- Provided text
So what can you do? Match your intervention to the right layer. If low-level execution is fine but sequencing is wrong, fix the mid-level plan. If the plan is sound but the goal keeps shifting, clarify the high-level constraint. Don't micromanage every step---set up the hierarchy so the right routines fire at the right time, and let the lower layers run on autopilot where they can.
WIP: Switch costs compound
Hierarchies add switch costs: changing the high-level goal mid-flow can momentarily freeze or confuse the lower levels. You lose your place, you stumble, you have to reorient. And if the top constraints are too tight, they can suppress useful bottom-up signals that would otherwise correct errors or suggest better routes.
So what can you do? Minimise high-level switches during execution. Decide the goal in advance and commit to it for the duration of the episode. If you need to change course, do it at a natural break between episodes, not mid-sequence. And balance top-down constraints with openness to bottom-up correction---rigid goals can blind you to better options that emerge along the way.
WIP: Subgoals reduce cognitive load
The hierarchy doesn't just coordinate physical movement; it coordinates thinking too. High-level reasoning goals bias which details you attend to and in what order they're bound. Breaking a complex task into subgoals lets you hold less in working memory at any one time, because the active subgoal defines what's relevant and the rest can stay in the background until needed.
So what can you do? Chunk complex plans into subgoals that can be executed sequentially with clear hand-offs. Each subgoal should be simple enough to hold in mind while executing, and the transition to the next should be obvious. This reduces the load on working memory and makes the whole sequence more robust to interruption.
WIP: Frame drives selection
The high-level goal acts as a frame that determines which lower-level routines are relevant. This framing isn't neutral---it highlights certain action possibilities and obscures others. Different high-level goals activate different configurations of the hierarchy, which means changing the goal changes what's available at the lower levels.

- Records shown
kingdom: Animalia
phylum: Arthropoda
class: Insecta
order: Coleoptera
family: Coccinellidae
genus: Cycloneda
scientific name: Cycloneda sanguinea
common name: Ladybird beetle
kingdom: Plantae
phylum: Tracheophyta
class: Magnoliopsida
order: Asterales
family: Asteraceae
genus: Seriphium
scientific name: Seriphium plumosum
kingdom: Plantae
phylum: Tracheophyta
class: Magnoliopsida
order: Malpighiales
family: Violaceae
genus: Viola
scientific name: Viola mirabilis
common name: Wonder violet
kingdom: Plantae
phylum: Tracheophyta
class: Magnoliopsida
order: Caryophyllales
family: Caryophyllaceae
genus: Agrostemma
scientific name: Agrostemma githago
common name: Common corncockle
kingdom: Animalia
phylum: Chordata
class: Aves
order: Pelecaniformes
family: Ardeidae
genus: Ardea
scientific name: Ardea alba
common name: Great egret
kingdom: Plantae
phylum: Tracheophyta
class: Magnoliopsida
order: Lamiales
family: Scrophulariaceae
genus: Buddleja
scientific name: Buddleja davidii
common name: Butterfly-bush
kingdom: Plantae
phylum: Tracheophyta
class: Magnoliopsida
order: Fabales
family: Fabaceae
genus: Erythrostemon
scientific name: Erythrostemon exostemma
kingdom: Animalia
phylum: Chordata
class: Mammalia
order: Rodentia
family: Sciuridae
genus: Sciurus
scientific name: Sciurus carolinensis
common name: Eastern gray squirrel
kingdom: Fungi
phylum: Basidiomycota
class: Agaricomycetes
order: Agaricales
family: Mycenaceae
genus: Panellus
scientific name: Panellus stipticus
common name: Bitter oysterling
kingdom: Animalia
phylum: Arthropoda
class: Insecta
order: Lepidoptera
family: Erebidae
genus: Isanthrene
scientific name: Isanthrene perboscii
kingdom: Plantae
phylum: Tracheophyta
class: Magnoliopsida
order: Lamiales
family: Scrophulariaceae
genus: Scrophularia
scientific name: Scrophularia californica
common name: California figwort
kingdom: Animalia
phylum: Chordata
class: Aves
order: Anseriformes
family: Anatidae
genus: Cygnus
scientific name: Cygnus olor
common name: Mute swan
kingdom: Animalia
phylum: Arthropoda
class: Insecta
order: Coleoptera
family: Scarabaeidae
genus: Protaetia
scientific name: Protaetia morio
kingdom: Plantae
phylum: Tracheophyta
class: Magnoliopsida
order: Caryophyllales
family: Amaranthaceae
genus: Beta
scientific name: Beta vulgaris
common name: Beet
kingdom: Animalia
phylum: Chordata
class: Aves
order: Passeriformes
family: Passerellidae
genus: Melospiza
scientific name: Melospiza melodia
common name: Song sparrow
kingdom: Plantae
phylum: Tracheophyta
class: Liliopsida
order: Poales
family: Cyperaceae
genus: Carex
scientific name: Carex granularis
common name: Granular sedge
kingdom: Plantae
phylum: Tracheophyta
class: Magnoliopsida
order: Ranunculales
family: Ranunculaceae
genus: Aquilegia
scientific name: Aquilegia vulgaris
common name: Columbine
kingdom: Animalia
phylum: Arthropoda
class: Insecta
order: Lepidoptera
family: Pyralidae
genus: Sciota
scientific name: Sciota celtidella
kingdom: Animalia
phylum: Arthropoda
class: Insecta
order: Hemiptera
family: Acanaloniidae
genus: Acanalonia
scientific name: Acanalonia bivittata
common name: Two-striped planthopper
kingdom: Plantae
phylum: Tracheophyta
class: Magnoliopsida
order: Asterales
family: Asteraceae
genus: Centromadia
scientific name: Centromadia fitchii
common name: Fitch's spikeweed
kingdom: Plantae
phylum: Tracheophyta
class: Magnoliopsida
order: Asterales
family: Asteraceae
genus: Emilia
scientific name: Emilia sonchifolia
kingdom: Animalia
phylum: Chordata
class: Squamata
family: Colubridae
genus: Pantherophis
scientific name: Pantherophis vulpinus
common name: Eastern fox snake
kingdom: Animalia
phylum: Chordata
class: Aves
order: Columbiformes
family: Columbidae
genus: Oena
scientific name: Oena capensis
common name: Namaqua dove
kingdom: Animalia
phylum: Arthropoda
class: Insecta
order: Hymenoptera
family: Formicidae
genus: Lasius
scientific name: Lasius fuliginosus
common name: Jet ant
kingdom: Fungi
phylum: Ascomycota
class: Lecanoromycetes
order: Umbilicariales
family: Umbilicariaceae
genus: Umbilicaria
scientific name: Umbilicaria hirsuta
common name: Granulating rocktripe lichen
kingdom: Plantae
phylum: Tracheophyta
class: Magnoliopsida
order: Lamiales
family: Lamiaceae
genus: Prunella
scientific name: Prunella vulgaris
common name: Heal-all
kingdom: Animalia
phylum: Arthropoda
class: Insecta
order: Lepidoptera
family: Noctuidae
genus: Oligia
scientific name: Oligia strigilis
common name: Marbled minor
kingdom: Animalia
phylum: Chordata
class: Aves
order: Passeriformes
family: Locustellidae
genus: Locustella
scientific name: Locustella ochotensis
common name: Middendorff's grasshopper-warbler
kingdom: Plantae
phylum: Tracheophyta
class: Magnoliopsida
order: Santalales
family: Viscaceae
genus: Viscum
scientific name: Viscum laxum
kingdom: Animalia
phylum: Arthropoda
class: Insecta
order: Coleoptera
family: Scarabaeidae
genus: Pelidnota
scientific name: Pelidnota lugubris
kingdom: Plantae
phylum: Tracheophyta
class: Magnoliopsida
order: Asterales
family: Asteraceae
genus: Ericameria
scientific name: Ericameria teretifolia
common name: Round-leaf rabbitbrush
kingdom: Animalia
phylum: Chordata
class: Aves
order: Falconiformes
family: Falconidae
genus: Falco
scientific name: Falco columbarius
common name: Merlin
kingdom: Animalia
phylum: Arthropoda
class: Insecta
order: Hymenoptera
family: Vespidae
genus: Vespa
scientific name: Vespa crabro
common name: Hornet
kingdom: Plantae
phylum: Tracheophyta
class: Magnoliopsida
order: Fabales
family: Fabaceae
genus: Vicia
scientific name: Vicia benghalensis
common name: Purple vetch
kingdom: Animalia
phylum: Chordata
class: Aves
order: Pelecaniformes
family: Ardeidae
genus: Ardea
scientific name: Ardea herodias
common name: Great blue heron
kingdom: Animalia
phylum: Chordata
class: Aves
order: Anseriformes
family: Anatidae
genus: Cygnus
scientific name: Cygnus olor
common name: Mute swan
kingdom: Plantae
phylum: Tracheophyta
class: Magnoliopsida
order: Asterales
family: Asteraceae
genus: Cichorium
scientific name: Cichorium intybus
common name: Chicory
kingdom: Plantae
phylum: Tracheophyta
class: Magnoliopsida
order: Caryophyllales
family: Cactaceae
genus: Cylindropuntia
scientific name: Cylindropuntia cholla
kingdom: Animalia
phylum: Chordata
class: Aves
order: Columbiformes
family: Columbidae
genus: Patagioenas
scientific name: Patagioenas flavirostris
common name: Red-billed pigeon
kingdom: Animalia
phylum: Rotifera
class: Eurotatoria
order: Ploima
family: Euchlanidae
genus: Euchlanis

- Exercise aim
Repeat word for word the part of the passage on goal hierarchies that opens with the words containing "WIP: Switch costs" and closes with "along the way.". The rows have no connection to the passage on goal hierarchies.

- Solution to the exercise
WIP: Switch costs compound
Hierarchies add switch costs: changing the high-level goal mid-flow can momentarily freeze or confuse the lower levels. You lose your place, you stumble, you have to reorient. And if the top constraints are too tight, they can suppress useful bottom-up signals that would otherwise correct errors or suggest better routes.
So what can you do? Minimise high-level switches during execution. Decide the goal in advance and commit to it for the duration of the episode. If you need to change course, do it at a natural break between episodes, not mid-sequence. And balance top-down constraints with openness to bottom-up correction---rigid goals can blind you to better options that emerge along the way.